Fellows, colleagues and dear friends,

What a great pleasure to reach the Magic Digital Land after so many years of wandering alone! My name is Olga Scrivner.  I am a doctoral student in French Linguistics at Indiana University and a new CITIZEN of the Digital Land!

While I was at the library reading old paper manuscripts, I was dreaming that ONE day these manuscripts would be all on computer and be more visual than just a collection of lines with words. Could I change ONE day the way we see the historical linguistics?  And HOW?

My wandering took me to the Computational Linguistics and it became my second PhD track. I have undertaken a project of digitizing and annotating Old Occitan from scratch, learning many techniques on the fly: xml, html, java, text processing, postgres etc. This project explores linguistic and non-linguistic approaches to visualization ane I am so thrilled to be part of the DH community at HASTAC. It is an on-going project and I have started blogging so that future historical linguists would not have to wander in the dark for a long time as I did. (Please accept my apologies for style and non-smoothness :), as a first-time blogger)

What about my dissertation? The topic may not sound very interesting "Word Order Change in Latin and Old French", but I am also looking at different ways of visualizating language data through experiments with various graphs and plots, ex. cluster analysis or forest trees. Still learning many great visual packages in R.

Finally, my interest outside the PhD work is ANIMATION and GAMIFICATION in language teaching. This is totally new field for me and I am looking forward meeting some language gamers.

• • •

Parts of the exercise
a) Say whether each statement agrees with the introduction, and give yes or no plus the deciding words quoted from it: (i) the writer is a doctoral student in French Linguistics at Indiana University; (ii) the Old Occitan project began from material that was already digitized; (iii) the dissertation topic is word order change in Latin and Old French.
b) Reproduce the passage of the introduction from "While I was" up to and including "linguistics?  And HOW?".
The data that follows has no connection to the introduction above.

• • •

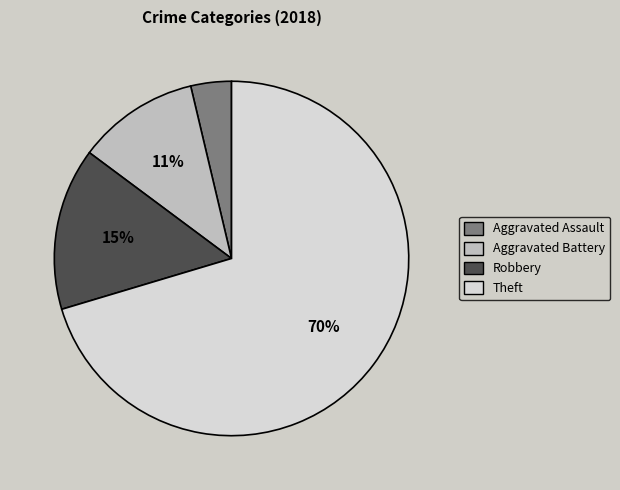

Count the number of slices in the pie.

4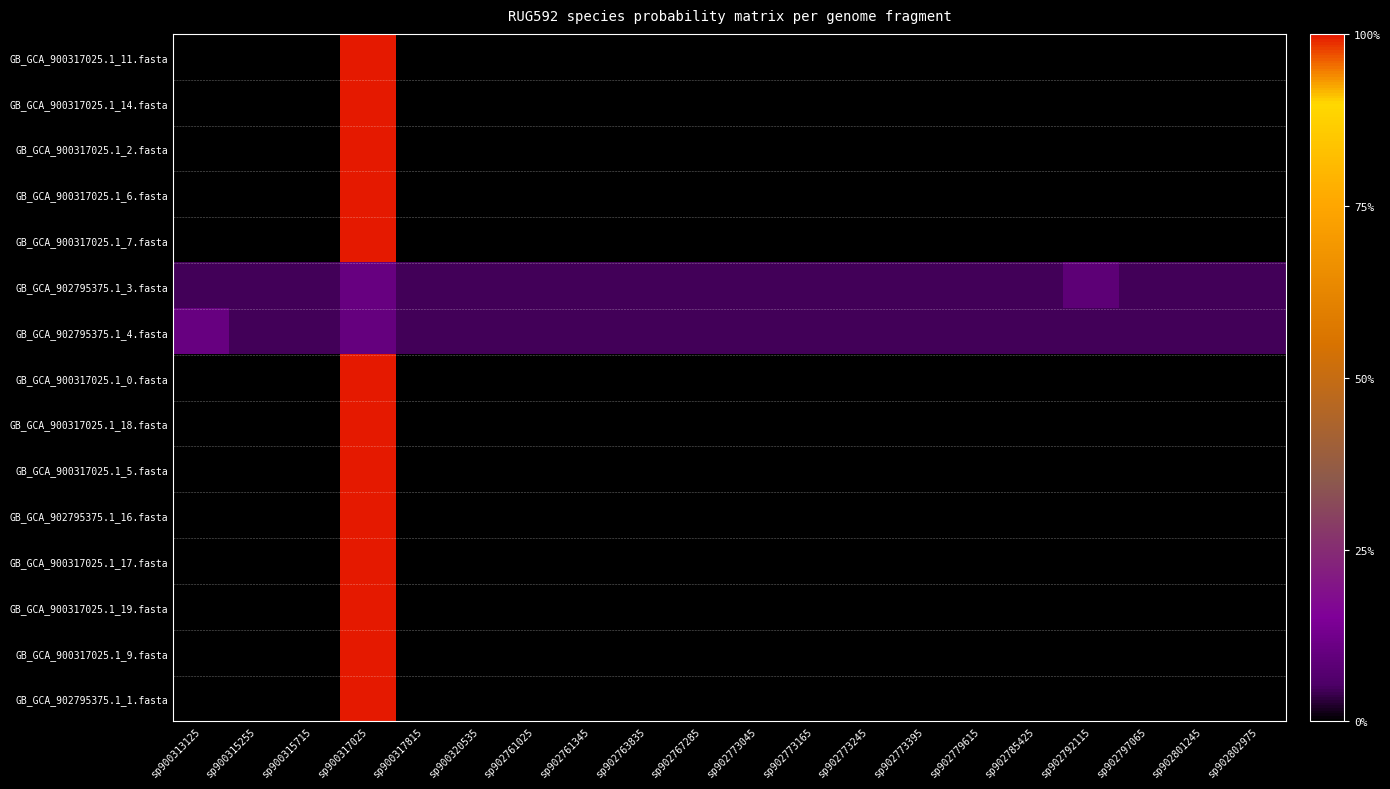

Between sp902773045 and sp902792115, which is larger?

sp902773045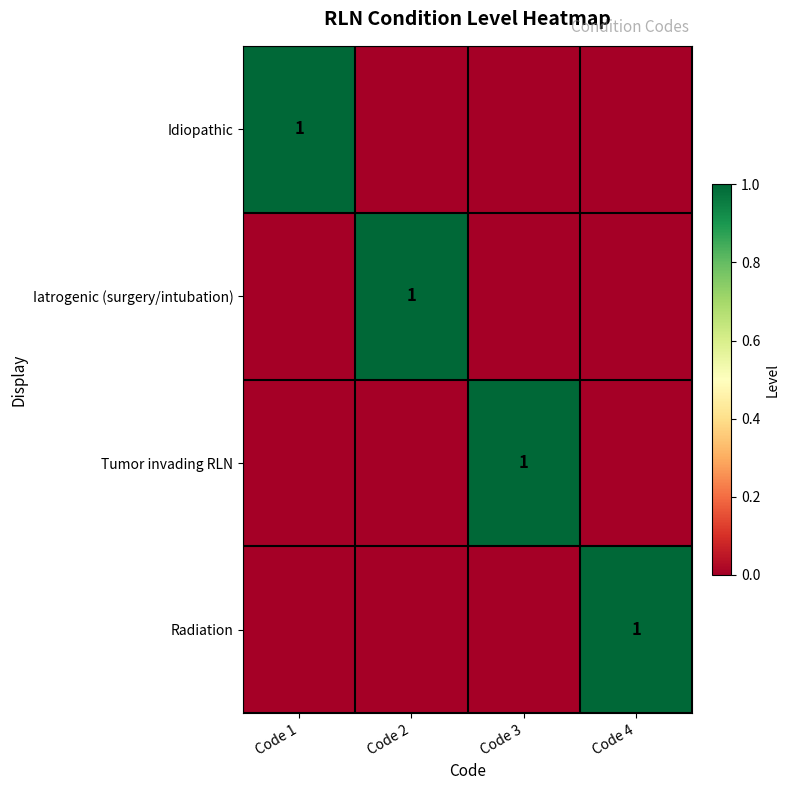

Is it true that Idiopathic equals 1 at Code 1?

True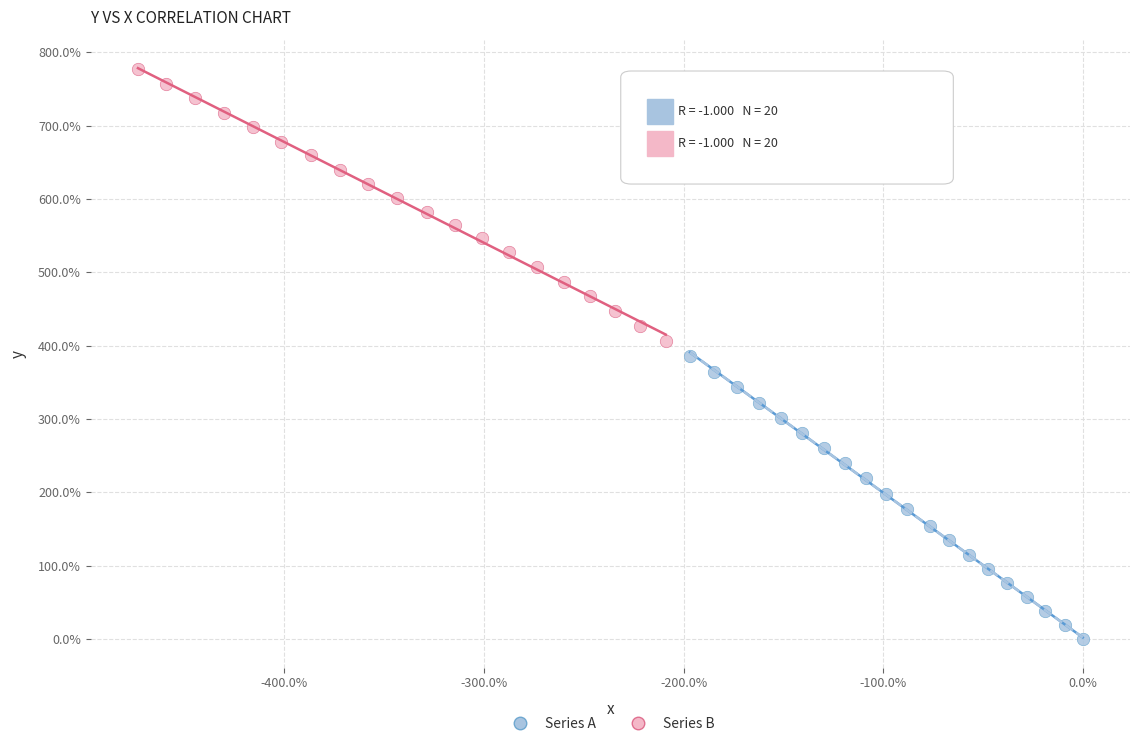

Which series reaches the maximum Y coordinate?

Series B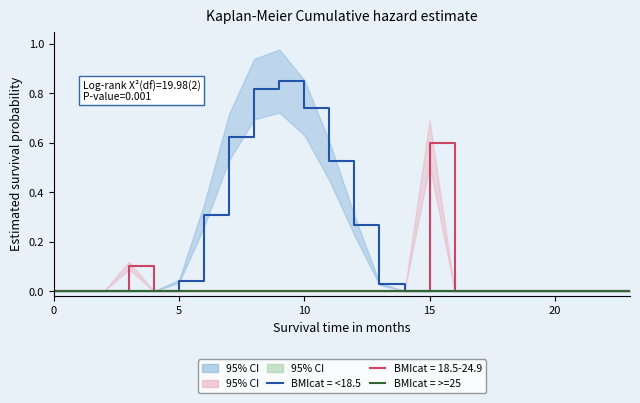

True or false: BMIcat = >=25 and BMIcat = <18.5 intersect in this chart.

False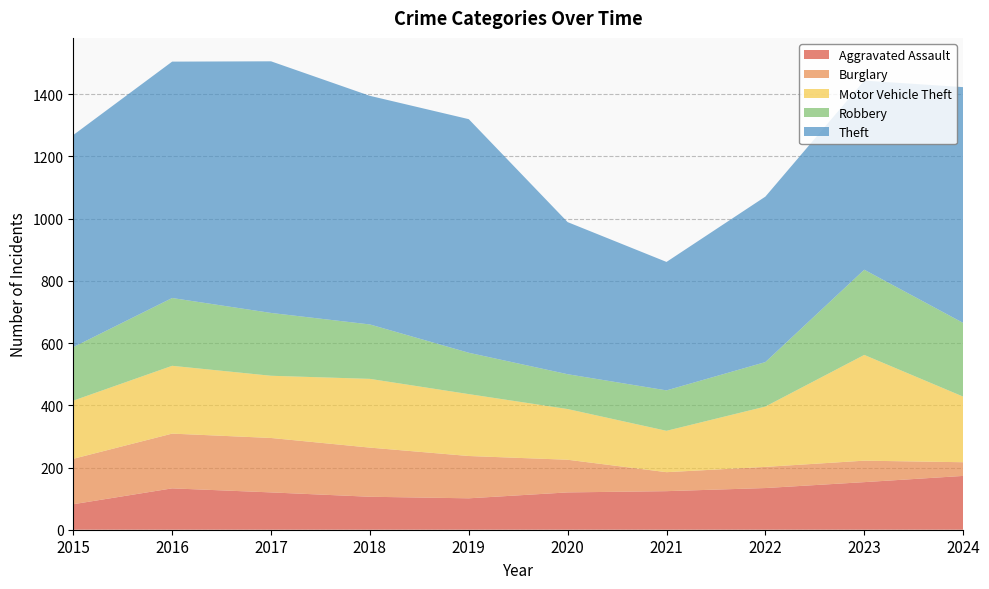

Reading left to right, what are all the values shown in this chart?

Aggravated Assault: 82	133	120	106	101	120	124	134	153	173
Burglary: 146	176	175	158	136	105	61	68	69	44
Motor Vehicle Theft: 187	218	200	221	199	163	133	194	340	211
Robbery: 172	218	202	175	133	112	130	143	274	237
Theft: 682	760	809	735	751	489	413	532	608	758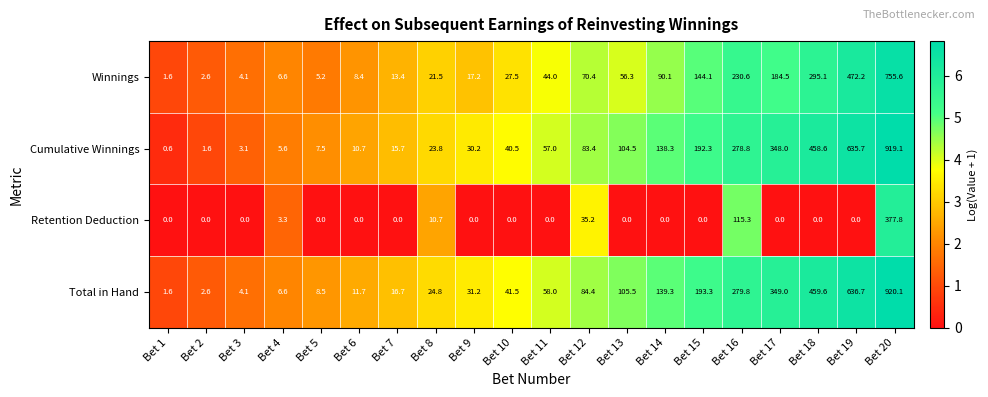

At how many categories does at least one series exceed 109?

7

• • •

Completed exercise
a)
(i) Yes: "I am a doctoral student in French Linguistics at Indiana University"
(ii) No: "digitizing and annotating Old Occitan from scratch"
(iii) Yes: "Word Order Change in Latin and Old French"

b)
While I was at the library reading old paper manuscripts, I was dreaming that ONE day these manuscripts would be all on computer and be more visual than just a collection of lines with words. Could I change ONE day the way we see the historical linguistics?  And HOW?